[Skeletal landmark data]
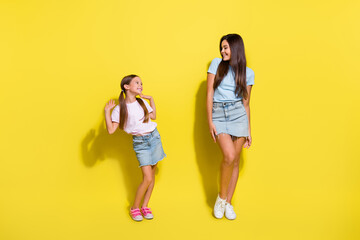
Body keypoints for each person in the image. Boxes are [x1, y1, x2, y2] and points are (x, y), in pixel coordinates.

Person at [104, 74, 166, 221]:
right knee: (147, 177)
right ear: (126, 87)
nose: (140, 85)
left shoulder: (143, 102)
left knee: (152, 176)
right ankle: (134, 208)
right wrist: (107, 112)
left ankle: (145, 206)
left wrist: (151, 99)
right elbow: (111, 130)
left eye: (141, 83)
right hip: (141, 143)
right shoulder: (120, 109)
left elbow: (154, 116)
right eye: (137, 82)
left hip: (154, 138)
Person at [206, 34, 255, 220]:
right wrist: (210, 120)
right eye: (221, 47)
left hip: (238, 115)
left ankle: (228, 203)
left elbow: (246, 103)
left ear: (236, 49)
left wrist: (249, 129)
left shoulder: (248, 73)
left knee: (235, 161)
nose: (222, 51)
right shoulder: (216, 64)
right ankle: (221, 198)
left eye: (226, 47)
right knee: (229, 155)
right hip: (219, 113)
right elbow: (209, 92)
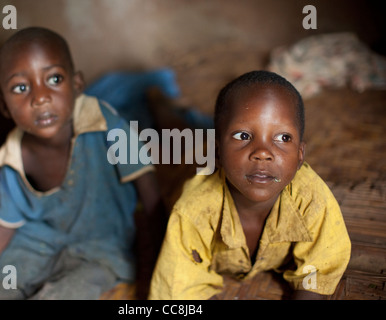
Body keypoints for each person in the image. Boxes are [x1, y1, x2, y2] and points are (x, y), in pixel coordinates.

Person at [0, 26, 165, 300]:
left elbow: (150, 195)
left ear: (77, 85)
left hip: (100, 248)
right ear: (4, 106)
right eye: (21, 87)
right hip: (36, 244)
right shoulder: (14, 157)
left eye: (54, 78)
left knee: (67, 294)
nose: (40, 97)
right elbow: (4, 225)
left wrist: (158, 266)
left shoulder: (106, 124)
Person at [148, 70, 351, 300]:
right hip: (195, 160)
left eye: (283, 138)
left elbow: (318, 270)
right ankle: (159, 103)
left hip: (219, 149)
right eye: (243, 135)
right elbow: (181, 289)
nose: (263, 152)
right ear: (218, 151)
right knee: (177, 136)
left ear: (300, 154)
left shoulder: (312, 198)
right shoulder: (193, 210)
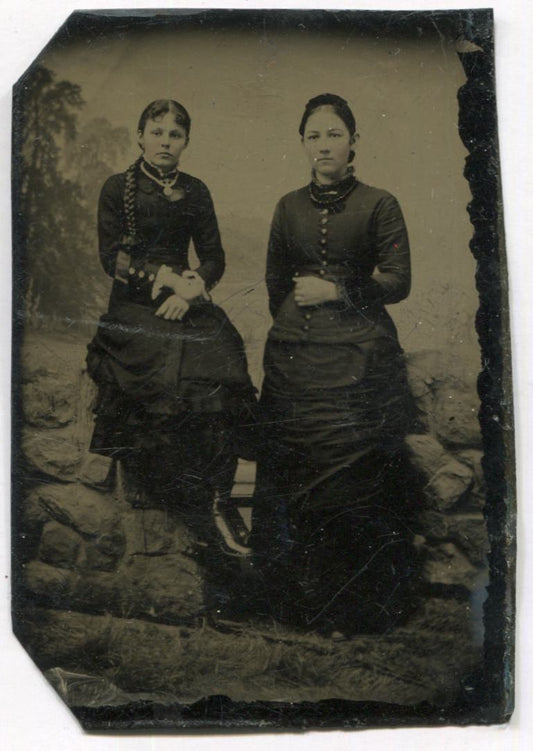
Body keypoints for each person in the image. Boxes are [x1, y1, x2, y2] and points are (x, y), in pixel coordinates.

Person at [251, 93, 419, 636]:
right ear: (303, 144)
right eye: (313, 136)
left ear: (353, 142)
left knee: (353, 465)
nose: (323, 145)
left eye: (333, 134)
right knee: (289, 459)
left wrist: (337, 291)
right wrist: (295, 326)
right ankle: (291, 604)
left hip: (360, 349)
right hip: (297, 353)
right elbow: (277, 284)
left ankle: (355, 608)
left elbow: (397, 280)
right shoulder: (286, 205)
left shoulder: (380, 203)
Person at [86, 100, 256, 585]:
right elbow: (111, 258)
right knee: (164, 367)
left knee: (222, 348)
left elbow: (214, 257)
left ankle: (222, 499)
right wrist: (163, 278)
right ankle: (193, 507)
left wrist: (193, 285)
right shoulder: (117, 188)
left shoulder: (196, 191)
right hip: (135, 305)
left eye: (175, 135)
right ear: (140, 136)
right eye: (156, 132)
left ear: (186, 142)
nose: (165, 142)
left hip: (186, 299)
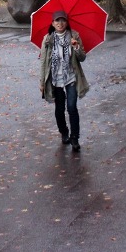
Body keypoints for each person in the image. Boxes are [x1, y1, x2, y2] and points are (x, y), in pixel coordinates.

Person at [39, 10, 89, 152]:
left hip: (71, 78)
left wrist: (76, 47)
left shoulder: (74, 36)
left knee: (72, 107)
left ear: (66, 22)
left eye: (62, 21)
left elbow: (82, 57)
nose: (60, 23)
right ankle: (64, 132)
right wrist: (42, 82)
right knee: (59, 110)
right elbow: (43, 62)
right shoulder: (48, 39)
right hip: (55, 79)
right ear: (53, 23)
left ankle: (74, 138)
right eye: (57, 21)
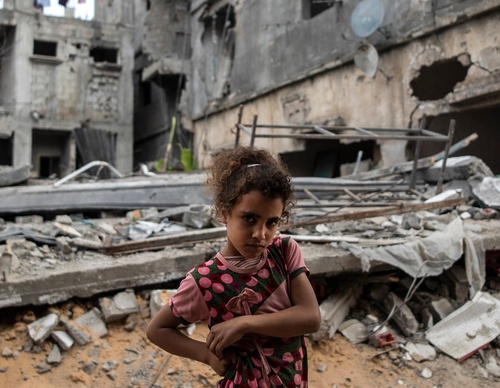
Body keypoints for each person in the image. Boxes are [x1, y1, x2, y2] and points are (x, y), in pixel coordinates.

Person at [146, 145, 321, 387]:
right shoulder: (206, 281)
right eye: (249, 218)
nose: (261, 234)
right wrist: (206, 355)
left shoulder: (284, 252)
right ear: (224, 212)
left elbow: (310, 317)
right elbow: (157, 330)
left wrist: (244, 323)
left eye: (272, 222)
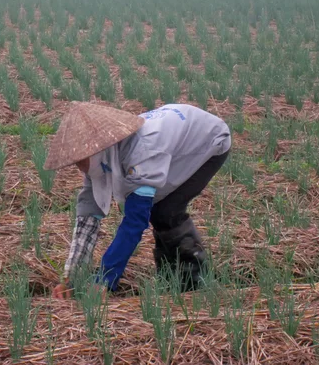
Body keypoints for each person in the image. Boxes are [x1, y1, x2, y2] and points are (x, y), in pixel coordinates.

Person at [44, 102, 231, 298]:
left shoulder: (143, 151)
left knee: (166, 211)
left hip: (207, 139)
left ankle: (193, 280)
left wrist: (106, 278)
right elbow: (87, 220)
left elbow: (135, 222)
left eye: (80, 160)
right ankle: (169, 277)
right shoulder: (100, 157)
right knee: (159, 210)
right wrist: (71, 277)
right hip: (173, 138)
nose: (78, 166)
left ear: (95, 148)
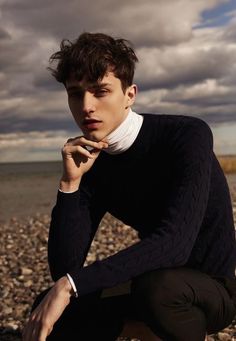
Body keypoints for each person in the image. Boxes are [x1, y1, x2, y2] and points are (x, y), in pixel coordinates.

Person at [23, 32, 236, 341]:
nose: (86, 106)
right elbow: (65, 268)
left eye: (100, 91)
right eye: (75, 93)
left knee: (158, 289)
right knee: (47, 307)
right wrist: (71, 183)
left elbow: (175, 244)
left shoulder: (187, 135)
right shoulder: (92, 162)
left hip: (209, 291)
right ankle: (143, 330)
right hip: (149, 281)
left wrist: (70, 284)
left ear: (130, 94)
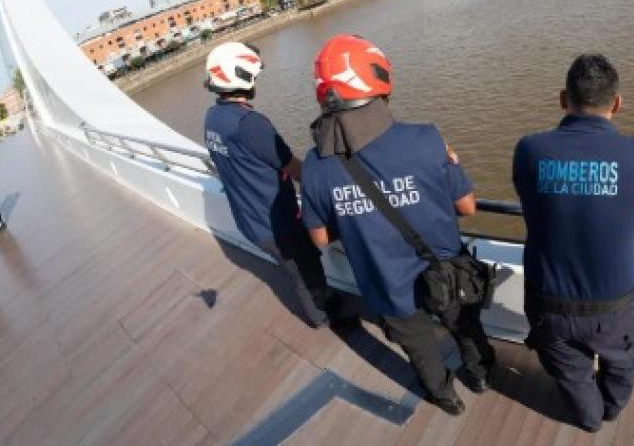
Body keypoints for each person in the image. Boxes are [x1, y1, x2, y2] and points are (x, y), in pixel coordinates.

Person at [299, 34, 495, 416]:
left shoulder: (315, 167)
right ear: (378, 81)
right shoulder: (426, 139)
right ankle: (482, 375)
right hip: (446, 274)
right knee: (466, 329)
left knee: (420, 348)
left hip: (386, 286)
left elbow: (320, 237)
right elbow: (467, 206)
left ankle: (444, 397)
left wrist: (353, 213)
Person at [512, 53, 634, 433]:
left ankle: (590, 418)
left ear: (563, 99)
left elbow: (530, 197)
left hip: (550, 305)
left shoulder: (529, 149)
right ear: (617, 103)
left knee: (570, 371)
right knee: (622, 361)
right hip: (617, 305)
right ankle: (612, 408)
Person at [202, 41, 352, 329]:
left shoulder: (212, 118)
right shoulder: (249, 123)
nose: (256, 80)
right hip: (277, 222)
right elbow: (293, 167)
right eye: (254, 75)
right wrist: (330, 188)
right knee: (305, 270)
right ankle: (323, 316)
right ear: (243, 78)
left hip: (248, 218)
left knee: (294, 267)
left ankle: (323, 303)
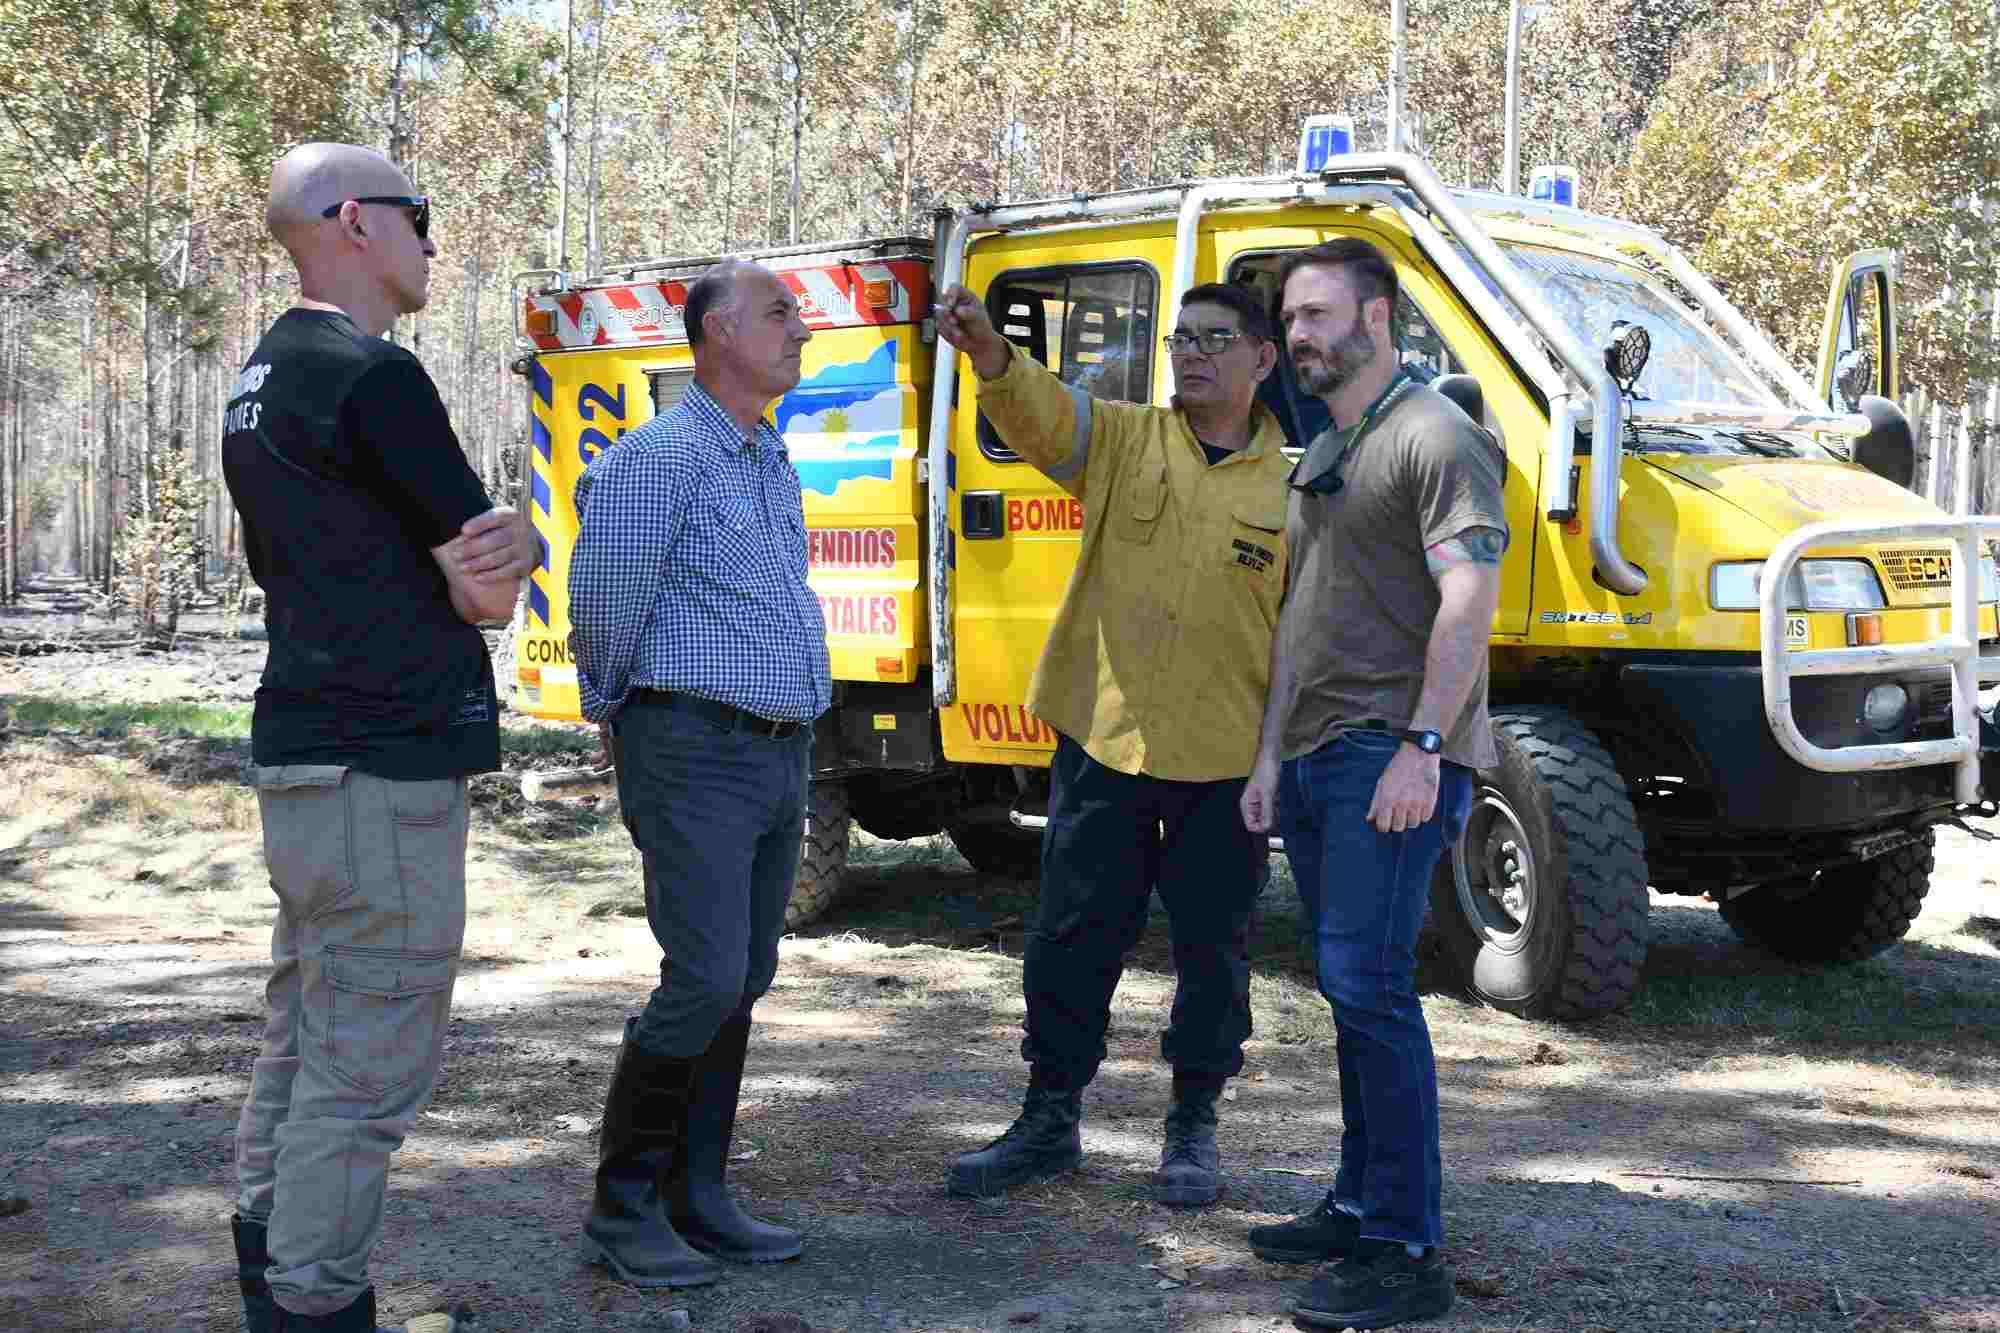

### About this exercise
Now copy each line of the entries that mentions "nose".

### Answer to this exercise
nose: (140, 85)
nose: (222, 51)
nose: (40, 97)
nose: (263, 152)
nose: (323, 145)
nose: (165, 142)
nose: (60, 23)
nose: (261, 234)
nose: (78, 166)
nose: (86, 106)
nose: (256, 80)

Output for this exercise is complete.